> Assigned task: Gather every line in the entries below that contains the string "secara" and copy each one in full. Treat case as significant.

*** Opening of Extracted data ***

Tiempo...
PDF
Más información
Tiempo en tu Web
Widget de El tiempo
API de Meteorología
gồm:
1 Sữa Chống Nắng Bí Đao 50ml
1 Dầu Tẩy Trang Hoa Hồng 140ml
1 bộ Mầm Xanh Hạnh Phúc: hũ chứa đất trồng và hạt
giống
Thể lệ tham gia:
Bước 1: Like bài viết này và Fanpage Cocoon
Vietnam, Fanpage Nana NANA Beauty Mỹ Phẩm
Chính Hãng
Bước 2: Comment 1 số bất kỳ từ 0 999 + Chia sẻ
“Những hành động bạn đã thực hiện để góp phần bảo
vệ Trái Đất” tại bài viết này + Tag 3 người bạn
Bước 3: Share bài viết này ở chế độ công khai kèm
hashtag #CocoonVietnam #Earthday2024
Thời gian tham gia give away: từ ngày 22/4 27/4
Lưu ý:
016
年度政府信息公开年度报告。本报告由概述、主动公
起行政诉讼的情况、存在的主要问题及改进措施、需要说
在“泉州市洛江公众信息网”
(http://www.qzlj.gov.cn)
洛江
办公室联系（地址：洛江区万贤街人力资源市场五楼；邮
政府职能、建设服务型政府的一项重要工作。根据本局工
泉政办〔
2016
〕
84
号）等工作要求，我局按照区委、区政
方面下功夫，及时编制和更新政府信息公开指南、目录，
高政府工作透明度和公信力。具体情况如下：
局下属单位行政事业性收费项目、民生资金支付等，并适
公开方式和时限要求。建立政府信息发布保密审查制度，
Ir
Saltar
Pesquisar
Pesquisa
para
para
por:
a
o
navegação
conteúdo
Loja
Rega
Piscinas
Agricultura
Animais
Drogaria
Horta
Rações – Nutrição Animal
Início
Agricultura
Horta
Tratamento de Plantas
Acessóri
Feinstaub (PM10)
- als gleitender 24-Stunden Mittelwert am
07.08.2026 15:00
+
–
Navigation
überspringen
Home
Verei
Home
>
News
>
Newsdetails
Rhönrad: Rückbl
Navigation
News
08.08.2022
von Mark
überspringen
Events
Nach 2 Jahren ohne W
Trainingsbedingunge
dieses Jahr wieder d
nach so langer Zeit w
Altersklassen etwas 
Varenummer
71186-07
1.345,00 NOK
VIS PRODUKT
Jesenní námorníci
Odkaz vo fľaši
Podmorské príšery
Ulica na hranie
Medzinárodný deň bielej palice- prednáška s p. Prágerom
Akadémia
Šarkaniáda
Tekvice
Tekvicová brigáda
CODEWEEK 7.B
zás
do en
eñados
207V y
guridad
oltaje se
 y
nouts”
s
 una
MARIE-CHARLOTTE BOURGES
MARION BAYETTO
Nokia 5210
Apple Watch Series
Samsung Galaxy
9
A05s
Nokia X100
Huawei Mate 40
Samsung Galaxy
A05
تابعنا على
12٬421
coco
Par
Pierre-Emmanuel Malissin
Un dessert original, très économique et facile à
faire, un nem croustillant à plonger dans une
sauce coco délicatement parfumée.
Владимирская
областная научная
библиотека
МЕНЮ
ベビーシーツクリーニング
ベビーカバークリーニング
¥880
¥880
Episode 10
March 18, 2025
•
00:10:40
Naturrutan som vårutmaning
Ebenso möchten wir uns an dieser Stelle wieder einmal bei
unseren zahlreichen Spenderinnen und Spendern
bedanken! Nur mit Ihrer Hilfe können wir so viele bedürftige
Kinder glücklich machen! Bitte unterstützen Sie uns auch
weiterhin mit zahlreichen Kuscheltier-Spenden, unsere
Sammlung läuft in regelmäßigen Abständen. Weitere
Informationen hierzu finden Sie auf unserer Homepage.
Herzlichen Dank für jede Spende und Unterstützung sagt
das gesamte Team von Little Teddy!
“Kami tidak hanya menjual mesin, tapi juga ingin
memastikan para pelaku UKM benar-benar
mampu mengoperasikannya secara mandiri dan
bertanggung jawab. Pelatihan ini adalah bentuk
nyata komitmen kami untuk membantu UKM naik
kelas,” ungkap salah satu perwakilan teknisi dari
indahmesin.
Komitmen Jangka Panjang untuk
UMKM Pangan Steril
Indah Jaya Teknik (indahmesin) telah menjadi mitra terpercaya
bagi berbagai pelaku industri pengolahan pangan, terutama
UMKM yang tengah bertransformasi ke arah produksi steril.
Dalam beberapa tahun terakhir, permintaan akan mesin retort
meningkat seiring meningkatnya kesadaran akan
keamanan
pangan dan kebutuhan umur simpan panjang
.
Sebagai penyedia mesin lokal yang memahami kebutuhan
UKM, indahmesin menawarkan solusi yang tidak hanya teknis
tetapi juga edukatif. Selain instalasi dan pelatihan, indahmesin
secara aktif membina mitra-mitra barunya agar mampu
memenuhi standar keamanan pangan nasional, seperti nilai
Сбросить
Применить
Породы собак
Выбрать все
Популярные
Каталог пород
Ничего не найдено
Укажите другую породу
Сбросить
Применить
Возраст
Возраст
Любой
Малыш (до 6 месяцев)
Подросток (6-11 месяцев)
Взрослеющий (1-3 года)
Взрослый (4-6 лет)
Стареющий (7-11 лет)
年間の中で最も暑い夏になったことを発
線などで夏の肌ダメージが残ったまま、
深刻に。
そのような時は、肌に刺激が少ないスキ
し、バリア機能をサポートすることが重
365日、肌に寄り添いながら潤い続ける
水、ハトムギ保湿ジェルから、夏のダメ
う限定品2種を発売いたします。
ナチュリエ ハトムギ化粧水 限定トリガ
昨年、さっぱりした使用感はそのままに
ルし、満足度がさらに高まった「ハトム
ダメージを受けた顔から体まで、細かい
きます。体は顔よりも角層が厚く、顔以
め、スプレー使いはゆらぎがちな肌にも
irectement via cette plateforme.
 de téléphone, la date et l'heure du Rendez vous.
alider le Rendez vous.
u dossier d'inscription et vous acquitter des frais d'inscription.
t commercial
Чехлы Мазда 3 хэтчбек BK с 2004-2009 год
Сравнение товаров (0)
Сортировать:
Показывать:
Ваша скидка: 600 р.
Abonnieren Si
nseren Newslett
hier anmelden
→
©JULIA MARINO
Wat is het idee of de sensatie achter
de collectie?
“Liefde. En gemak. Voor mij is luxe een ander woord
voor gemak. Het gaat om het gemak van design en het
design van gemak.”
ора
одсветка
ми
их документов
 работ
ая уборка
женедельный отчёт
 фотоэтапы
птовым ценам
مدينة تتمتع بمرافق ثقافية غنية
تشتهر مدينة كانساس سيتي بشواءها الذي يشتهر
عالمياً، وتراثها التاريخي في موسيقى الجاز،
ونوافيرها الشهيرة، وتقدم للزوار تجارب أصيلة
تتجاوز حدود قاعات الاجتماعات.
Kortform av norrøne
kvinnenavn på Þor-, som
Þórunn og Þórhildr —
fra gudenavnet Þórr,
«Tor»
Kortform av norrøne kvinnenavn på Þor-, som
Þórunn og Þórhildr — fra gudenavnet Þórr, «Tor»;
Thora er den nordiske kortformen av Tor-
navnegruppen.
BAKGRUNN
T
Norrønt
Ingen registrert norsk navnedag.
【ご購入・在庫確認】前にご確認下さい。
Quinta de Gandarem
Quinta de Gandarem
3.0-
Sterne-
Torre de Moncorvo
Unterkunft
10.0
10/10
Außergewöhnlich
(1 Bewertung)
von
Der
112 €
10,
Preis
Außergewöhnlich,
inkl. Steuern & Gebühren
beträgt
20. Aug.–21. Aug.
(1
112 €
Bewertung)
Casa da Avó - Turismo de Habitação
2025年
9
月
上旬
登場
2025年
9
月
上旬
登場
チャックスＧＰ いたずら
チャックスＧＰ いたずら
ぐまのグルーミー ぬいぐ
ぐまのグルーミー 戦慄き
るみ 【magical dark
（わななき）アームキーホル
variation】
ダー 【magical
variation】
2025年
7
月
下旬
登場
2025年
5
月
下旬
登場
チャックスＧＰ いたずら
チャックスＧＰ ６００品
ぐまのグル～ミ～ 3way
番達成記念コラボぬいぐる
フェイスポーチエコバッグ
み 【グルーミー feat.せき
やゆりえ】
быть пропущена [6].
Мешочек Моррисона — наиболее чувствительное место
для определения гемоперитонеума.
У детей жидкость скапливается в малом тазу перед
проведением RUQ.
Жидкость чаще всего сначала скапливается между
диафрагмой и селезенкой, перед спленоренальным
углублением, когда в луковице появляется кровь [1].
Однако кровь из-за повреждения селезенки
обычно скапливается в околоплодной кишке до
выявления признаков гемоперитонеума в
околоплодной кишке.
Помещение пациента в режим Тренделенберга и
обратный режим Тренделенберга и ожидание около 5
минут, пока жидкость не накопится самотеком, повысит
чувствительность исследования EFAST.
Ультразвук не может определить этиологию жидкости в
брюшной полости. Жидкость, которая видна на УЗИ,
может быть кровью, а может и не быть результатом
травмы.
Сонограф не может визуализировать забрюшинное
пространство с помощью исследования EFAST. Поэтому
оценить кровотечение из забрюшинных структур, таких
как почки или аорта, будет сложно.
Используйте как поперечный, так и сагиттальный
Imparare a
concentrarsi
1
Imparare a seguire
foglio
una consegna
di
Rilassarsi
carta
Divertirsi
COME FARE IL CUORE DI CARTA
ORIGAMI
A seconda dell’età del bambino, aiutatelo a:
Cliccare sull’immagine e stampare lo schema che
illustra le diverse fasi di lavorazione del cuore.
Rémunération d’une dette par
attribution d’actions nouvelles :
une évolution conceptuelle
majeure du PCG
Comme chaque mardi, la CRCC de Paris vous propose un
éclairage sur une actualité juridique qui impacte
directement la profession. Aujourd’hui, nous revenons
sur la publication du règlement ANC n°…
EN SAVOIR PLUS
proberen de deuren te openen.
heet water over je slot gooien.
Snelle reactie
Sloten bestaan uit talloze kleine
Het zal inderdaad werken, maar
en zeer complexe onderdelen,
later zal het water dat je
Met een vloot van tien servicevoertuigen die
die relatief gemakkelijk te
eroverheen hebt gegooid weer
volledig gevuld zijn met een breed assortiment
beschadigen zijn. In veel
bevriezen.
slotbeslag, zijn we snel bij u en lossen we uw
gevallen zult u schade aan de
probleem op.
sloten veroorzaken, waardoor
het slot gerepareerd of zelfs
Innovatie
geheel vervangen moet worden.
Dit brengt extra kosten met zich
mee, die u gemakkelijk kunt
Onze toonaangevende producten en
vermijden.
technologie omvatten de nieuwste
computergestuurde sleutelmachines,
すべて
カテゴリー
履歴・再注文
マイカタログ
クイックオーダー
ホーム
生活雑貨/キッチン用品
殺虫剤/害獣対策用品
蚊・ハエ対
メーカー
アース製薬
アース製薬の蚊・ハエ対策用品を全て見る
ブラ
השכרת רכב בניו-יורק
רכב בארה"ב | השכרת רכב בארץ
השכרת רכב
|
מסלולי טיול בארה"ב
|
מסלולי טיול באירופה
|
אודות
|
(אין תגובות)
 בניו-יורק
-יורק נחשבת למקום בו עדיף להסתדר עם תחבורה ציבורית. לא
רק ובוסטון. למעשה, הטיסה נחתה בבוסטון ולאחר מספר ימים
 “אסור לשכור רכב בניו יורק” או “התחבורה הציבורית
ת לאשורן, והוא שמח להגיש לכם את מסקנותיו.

*** Close of Extracted data ***

> Answer to this task:
mampu mengoperasikannya secara mandiri dan
secara aktif membina mitra-mitra barunya agar mampu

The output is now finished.